EXTRACT:
◇ ◇ ◇ ◇

From: Marcus Brinkmann
Subject: Re: kernel command line
Date: Mon, 14 May 2001 11:57:24 +0200
User-agent: Mutt/1.3.12i

On Mon, May 14, 2001 at 02:59:43AM -0400, Roland McGrath wrote:
[msgport, boot command line etc]

What you write makes sense.  I didn't notice msgport before.  It looks like
it's a great tool.
 
> > BTW, what output can we expect from a pstree on the Hurd? Will the hierarchy
> > of a sub-Hurd shown in the parent system, or is this information lost?
> 
> No, there is no hierarchy of tasks in Mach.  The "parent" task on which the
> task_create call was made is only used as the initial VM address space to 
> copy.

I have yesterday detected the tasks items about these issues:

 * Mach needs a facility to find out what task is the parent of
  a given task.

 * A way to have the kernel send a message on some designated port
  everytime a new task is started.

> Only proc keeps the notion of process hierarchy.  So, if there are two
> Hurds then each one just sees all the other's tasks as "unregistered" tasks,
> i.e. they show up in ps but you can't really do anything but kill -9 them.
> 
> I have previously considered adding a feature to Mach that would allow proc
> to keep track of hierarchies of unregistered processes.  Then it could
> assign each unregistered process the owner, pgrp, etc. of its nearest
> registered ancestor process.  This should make it possible for non-root
> users to run sub-hurds and debug or kill the sub-hurd tasks from the
> original hurd.

◇ ◇ ◇ ◇

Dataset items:

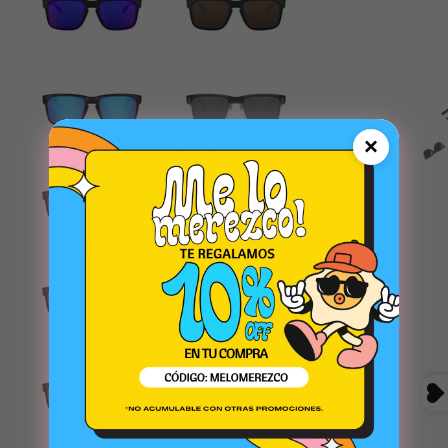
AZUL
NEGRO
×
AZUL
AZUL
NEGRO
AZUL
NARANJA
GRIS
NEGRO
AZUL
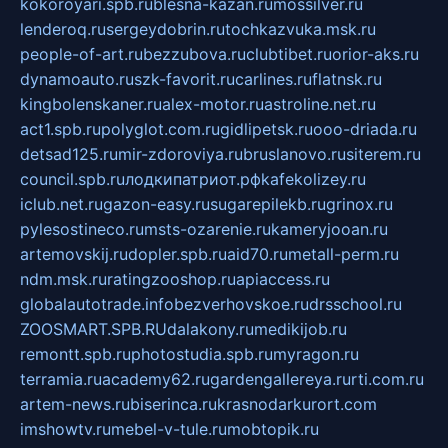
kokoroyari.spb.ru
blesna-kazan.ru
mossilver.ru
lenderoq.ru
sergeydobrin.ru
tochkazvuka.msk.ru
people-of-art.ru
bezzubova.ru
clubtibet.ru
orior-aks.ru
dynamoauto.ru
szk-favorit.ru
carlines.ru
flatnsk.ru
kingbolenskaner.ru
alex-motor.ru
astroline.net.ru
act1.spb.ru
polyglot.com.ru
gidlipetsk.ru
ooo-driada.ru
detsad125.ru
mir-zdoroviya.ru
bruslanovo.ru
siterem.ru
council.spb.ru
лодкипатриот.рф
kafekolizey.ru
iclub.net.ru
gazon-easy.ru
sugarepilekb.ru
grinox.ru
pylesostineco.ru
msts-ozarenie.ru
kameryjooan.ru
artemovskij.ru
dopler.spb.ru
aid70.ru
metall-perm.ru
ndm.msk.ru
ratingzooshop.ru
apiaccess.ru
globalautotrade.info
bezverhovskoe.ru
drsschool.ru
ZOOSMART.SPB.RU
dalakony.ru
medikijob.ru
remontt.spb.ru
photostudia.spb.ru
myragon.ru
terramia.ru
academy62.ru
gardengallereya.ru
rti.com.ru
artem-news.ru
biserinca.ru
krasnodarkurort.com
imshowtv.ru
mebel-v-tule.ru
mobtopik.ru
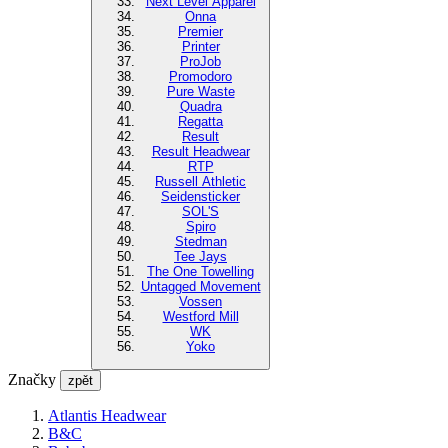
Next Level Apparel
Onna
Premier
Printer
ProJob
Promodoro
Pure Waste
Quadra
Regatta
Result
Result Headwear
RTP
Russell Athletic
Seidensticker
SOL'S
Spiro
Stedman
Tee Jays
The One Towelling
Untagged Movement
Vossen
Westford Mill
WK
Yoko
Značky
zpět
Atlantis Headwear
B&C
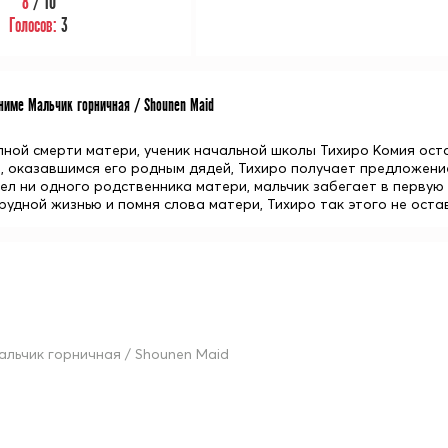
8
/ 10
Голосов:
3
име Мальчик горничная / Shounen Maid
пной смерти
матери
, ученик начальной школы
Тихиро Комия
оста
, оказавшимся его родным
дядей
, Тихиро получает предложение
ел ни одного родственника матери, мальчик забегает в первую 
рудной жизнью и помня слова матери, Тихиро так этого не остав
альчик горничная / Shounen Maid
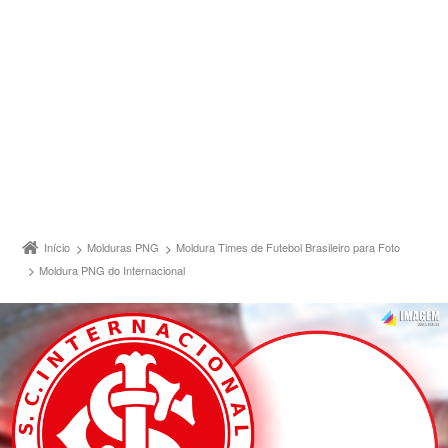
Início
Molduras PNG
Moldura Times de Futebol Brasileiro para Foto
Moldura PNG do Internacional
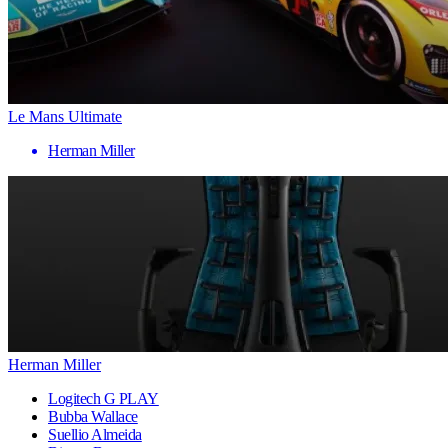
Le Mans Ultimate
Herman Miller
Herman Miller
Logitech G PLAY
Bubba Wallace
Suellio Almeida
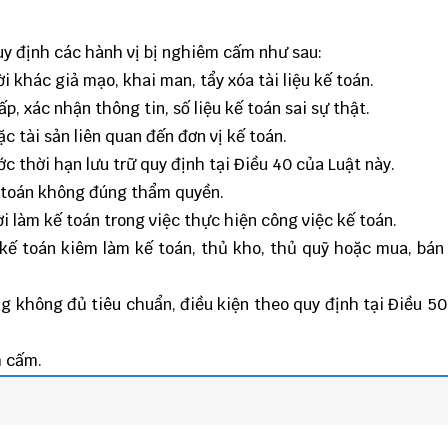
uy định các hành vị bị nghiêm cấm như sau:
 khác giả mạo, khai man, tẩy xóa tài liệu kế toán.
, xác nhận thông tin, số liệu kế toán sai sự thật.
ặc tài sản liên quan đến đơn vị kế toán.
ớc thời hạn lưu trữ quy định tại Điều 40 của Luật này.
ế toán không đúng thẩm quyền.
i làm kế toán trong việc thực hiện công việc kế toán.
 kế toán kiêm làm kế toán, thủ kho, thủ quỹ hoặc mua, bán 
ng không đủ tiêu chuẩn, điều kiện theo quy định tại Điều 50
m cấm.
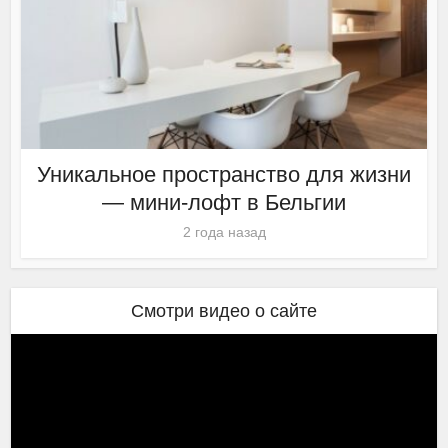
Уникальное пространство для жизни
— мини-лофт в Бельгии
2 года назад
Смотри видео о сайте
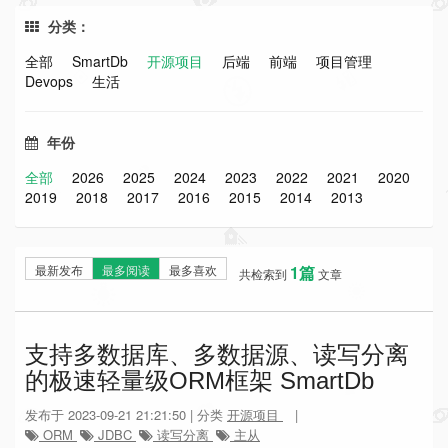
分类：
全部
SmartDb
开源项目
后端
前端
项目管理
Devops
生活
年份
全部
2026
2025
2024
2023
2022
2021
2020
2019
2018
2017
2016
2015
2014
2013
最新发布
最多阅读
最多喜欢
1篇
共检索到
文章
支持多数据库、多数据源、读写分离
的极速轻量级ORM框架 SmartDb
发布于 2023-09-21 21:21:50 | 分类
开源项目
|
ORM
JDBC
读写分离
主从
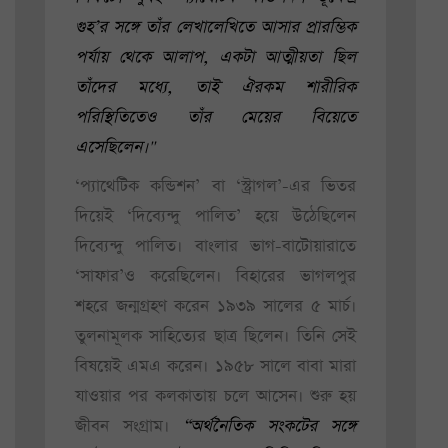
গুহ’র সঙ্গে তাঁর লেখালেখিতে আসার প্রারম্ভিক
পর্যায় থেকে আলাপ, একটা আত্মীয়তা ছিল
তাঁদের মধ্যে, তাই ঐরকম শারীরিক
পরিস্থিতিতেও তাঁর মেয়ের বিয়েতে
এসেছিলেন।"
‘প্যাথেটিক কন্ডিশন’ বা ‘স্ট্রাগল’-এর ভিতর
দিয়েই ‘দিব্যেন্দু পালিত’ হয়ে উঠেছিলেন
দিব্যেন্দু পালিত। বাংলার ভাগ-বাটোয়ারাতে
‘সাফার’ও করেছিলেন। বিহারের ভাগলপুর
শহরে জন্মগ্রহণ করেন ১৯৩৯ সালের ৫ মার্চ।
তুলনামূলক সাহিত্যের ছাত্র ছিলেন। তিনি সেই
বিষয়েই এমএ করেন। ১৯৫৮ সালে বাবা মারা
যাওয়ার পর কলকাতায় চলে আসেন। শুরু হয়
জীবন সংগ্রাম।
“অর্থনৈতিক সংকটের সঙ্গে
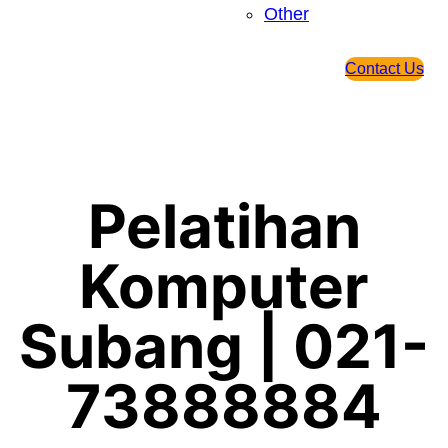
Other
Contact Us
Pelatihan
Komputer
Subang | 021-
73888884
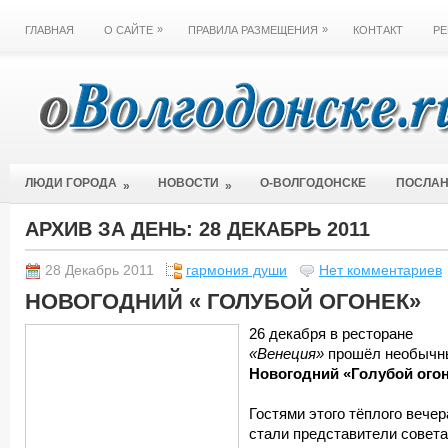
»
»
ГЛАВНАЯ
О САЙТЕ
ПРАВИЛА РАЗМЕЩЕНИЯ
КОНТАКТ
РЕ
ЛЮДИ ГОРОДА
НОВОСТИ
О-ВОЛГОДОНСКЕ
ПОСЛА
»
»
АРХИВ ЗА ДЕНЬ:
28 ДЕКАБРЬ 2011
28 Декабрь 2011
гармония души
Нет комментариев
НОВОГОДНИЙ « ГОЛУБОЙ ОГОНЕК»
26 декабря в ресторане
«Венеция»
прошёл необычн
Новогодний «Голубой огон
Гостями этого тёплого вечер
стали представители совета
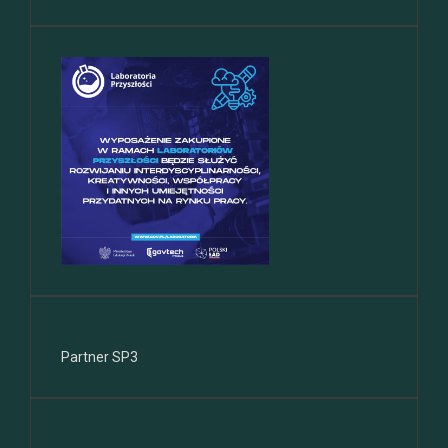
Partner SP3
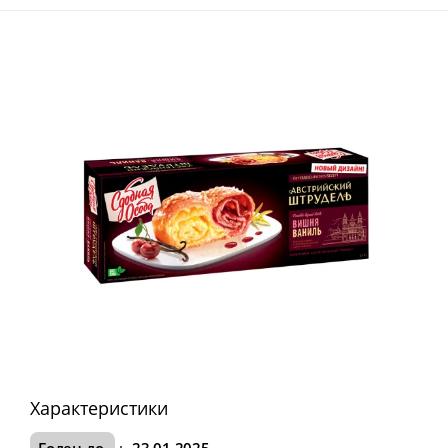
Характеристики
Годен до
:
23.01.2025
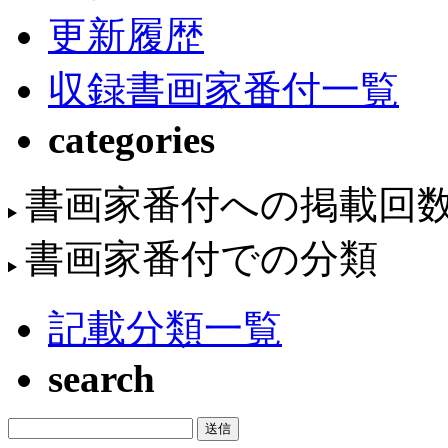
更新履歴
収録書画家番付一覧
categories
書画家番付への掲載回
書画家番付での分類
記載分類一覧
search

◇ ◇ ◇ ◇

WHAT TO DO:
1 – Reproduce the entire email about task hierarchies in Mach and the Hurd, word for word.
2 – Write out the listing from the line containing "Характеристики" through the final line of the listing, including both of those lines. Leave out the picture markers.
The email and the listing are unrelated to each other.

SOLUTION LIST:
1 –
From: Marcus Brinkmann
Subject: Re: kernel command line
Date: Mon, 14 May 2001 11:57:24 +0200
User-agent: Mutt/1.3.12i

On Mon, May 14, 2001 at 02:59:43AM -0400, Roland McGrath wrote:
[msgport, boot command line etc]

What you write makes sense.  I didn't notice msgport before.  It looks like
it's a great tool.
 
> > BTW, what output can we expect from a pstree on the Hurd? Will the hierarchy
> > of a sub-Hurd shown in the parent system, or is this information lost?
> 
> No, there is no hierarchy of tasks in Mach.  The "parent" task on which the
> task_create call was made is only used as the initial VM address space to 
> copy.

I have yesterday detected the tasks items about these issues:

 * Mach needs a facility to find out what task is the parent of
  a given task.

 * A way to have the kernel send a message on some designated port
  everytime a new task is started.

> Only proc keeps the notion of process hierarchy.  So, if there are two
> Hurds then each one just sees all the other's tasks as "unregistered" tasks,
> i.e. they show up in ps but you can't really do anything but kill -9 them.
> 
> I have previously considered adding a feature to Mach that would allow proc
> to keep track of hierarchies of unregistered processes.  Then it could
> assign each unregistered process the owner, pgrp, etc. of its nearest
> registered ancestor process.  This should make it possible for non-root
> users to run sub-hurds and debug or kill the sub-hurd tasks from the
> original hurd.

2 –
Характеристики
Годен до
:
23.01.2025
更新履歴
収録書画家番付一覧
categories
書画家番付への掲載回
書画家番付での分類
記載分類一覧
search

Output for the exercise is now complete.